By Liz McCue, assistant director of communications and media relations — as printed in the 2023 Norfolk Area Shopper College Guide
For four years, Norfolk High School graduate Trey Porter was the face of Doane University. Except, the 2023 Doane grad couldn’t tell anyone it was him.
It’s a point of pride for a mascot, after all, that fans knew him only as Thomas the Tiger, the silent comedian who pumped up crowds, welcomed campus visitors and posed for selfies.
“The summer before freshman year, I saw it and thought, ‘oh yes, that’ll be perfect!’” Porter said of a 2019 call for students to apply for the mascot role.
Playing Thomas the Tiger was just one part of Porter’s Doane experience. He found a home in the university’s award-winning theatre department, led news and audio production for 91.9 KDNE and made lifelong friends in the Alpha Pi Epsilon (APE) fraternity.
“I had the freedom to do a lot of things at Doane that I couldn’t do at a larger college,” Porter said. “I could do things like, join the forensics team my senior year at Doane and then make it to nationals.”
(And he really did join the forensics team, qualified his first-ever event, a dramatic interpretation, and competed at the American Forensic Association National Speech Tournament.)
It almost didn’t happen, though. Porter initially started film school to become a movie actor, but realized he wanted a different path. He did know of Doane — his girlfriend (now fiancee) went to Doane, and he’d seen Doane memorabilia in the classroom of his high school theater teacher, 2005 graduate Taryn Retzlaff.
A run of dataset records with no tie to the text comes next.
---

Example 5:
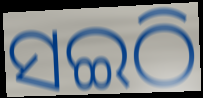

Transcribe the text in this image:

ସଇଠିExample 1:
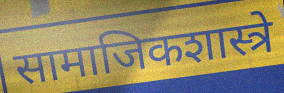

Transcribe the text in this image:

सामाजिकशास्त्रे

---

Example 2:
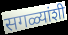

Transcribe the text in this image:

सगळ्यांशी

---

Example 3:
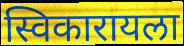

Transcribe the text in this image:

स्विकारायला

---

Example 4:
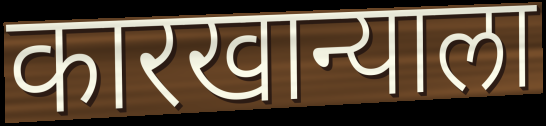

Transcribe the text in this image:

कारखान्याला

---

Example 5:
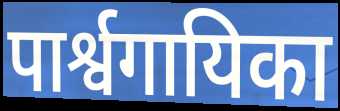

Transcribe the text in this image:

पार्श्वगायिका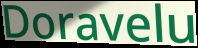
Doravelu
A visit with Doane Theatre Department faculty members Joel Egger and Rob McKercher, and knowledge that the university had a student-run radio station, sealed the deal for his transfer.
Porter’s experiences at Doane allowed him to grow and challenge himself in ways he hadn’t even imagined in high school. Take the APEs. At a larger university, Porter said it wouldn’t have been an option for him to join a fraternity.
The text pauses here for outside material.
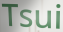
Tsui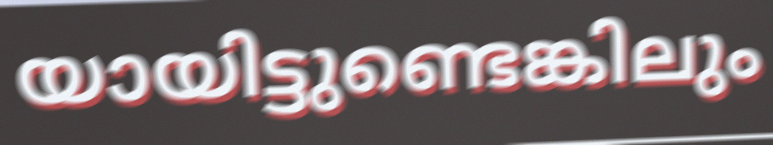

“I wouldn’t have fit in with that,” he said, of national fraternities.
But Doane’s Greek life is all locally based. Some of his fraternity brothers were also in theater, but many were involved in a range of activities across campus — athletics, volunteering for Relay for Life, vocal and instrumental music. At Doane, it worked, he said.
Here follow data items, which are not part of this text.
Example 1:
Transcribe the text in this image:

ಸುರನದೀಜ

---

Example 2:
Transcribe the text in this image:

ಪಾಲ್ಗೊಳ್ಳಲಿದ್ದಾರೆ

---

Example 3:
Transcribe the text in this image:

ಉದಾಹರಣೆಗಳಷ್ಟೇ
His degree program also provided him with all the skills for his job after graduation, doing audio work for the Nebraska state government. Porter actually was offered the job a full two months before even receiving his diploma. He majored in strategic communication and media communication, with a minor in theatre, learning about video and audio production, radio station management, communication and media, public speaking, script writing, etc.
“There’s so many careers that I can apply what I learned,” Porter said.
And while he’s no longer handing out swag or high-fives during Orange Fridays — where, at 3 p.m. each Friday, students wearing Doane apparel spin a wheel for prizes — his memories from Doane are going to last far longer than his collection of koozies and tshirts.
There are the memories of working with his adviser, Nathaniel Wilson, director of forensics and assistant professor of practice in communication, to clean up Doane’s broadcasting studio and get it in working order for modern media production. Traveling with the forensics team to Santa Ana, California. Holding a lead role in the 2022 production of The Humans.
“That was very fulfilling,” he said. “That was the role I’m most proud of at this point.”
And of course, being Thomas the Tiger.
“I always had the greatest time doing it,” he said.